Mi mente racional había empezado a sucumbir a la sugestión. Al hecho primario de nuestro subconsciente que la racionalización científica de los hechos ata con firmeza. Me levanté de la cama y paseé por la habitación. Salí a la terraza y encendí un cigarrillo. Eran las 2 de la mañana. Sorprendentemente pronto. Más aun cuando se desea la luz del día con fuerzas. En el silencio me percaté de que los vecinos de arriba aun estaban despiertos. Al menos uno de ellos pisaba con paso lento. En el silencio de la noche, los pasos de un ratón se convierten en una suerte de taconeo.

Tiré el cigarro y volví a la habitación que tenía ahora una temperatura helada toda ella. El frío no era natural y menos cuando hacía unos 15 grados en el exterior.
Nada se movía, todo parecía haberse detenido en el tiempo. Ni un sonido más. Me tumbé en la cama y me decidí a dormir de una vez por todas. Mi espacio aun estaba caliente. Me aferré a él y me cubrí con la sábana, aquel frío no era natural. Estaba decidido a cubrirme con la colcha cuando fui incapaz de atraerla a mí. Como si algo la hubiese atrapado. Me incorporé para cogerla. Tiré de ella con fuerza. Una mano blanca, veloz y repentina la agarró.

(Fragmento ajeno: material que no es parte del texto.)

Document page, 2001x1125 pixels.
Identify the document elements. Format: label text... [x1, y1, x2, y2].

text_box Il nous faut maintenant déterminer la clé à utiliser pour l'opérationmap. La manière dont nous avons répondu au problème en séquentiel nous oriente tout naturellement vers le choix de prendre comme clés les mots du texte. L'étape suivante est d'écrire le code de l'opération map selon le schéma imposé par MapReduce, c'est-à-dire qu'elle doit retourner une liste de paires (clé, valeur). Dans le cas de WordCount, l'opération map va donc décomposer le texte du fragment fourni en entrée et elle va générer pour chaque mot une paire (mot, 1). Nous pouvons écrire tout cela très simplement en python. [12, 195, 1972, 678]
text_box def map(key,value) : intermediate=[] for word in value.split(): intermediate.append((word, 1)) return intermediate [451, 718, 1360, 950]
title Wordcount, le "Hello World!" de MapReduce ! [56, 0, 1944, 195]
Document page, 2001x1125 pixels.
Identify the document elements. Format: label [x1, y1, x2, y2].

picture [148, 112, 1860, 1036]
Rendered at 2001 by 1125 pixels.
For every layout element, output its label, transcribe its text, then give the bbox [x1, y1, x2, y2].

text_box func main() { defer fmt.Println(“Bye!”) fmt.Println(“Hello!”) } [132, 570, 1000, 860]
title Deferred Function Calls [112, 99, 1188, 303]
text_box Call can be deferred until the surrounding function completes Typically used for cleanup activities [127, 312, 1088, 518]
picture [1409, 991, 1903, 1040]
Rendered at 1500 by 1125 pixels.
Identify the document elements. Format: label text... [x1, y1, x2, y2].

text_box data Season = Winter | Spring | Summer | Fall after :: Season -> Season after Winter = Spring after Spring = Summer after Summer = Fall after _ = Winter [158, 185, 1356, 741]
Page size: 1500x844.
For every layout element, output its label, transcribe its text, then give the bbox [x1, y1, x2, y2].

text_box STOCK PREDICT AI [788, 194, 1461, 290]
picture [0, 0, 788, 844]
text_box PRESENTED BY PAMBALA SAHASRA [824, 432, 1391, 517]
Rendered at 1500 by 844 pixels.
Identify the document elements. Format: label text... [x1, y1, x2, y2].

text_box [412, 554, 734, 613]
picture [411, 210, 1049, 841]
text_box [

Un grito se ahogó en mí y corrí gateando hacia la otra punta de la cama. Me encogí y sin parpadear, fijé mi vista en aquel lugar donde apareció aquella mano blanca. No pasaron más que unos pocos segundos cuando mi visión periférica notó un movimiento justo a mi lado... Tenía tanto miedo que no me atreví a mirar directamente. Pero allí había algo. Un rostro pálido me escrutaba sin parpadear. Una mirada tan negra y profunda que parecía no tener ojos y a pesar de ello me observaba... el rostro de una mujer sin ojos... Y entonces la miré directamente.

Desperté. Era ya de día. El sol entraba por mi ventana a raudales. Todo había sido una pesadilla. Yo había despertado de espaldas a la ventana... No... el sol no entraba a raudales. Una sombra se interponía en su camino.

Me giré y mi rostro se desencajó. Mi grito resonó en mi habitación.

En la ventana, colgando muerta de una cuerda, me miraba el rostro de una mujer sin ojos.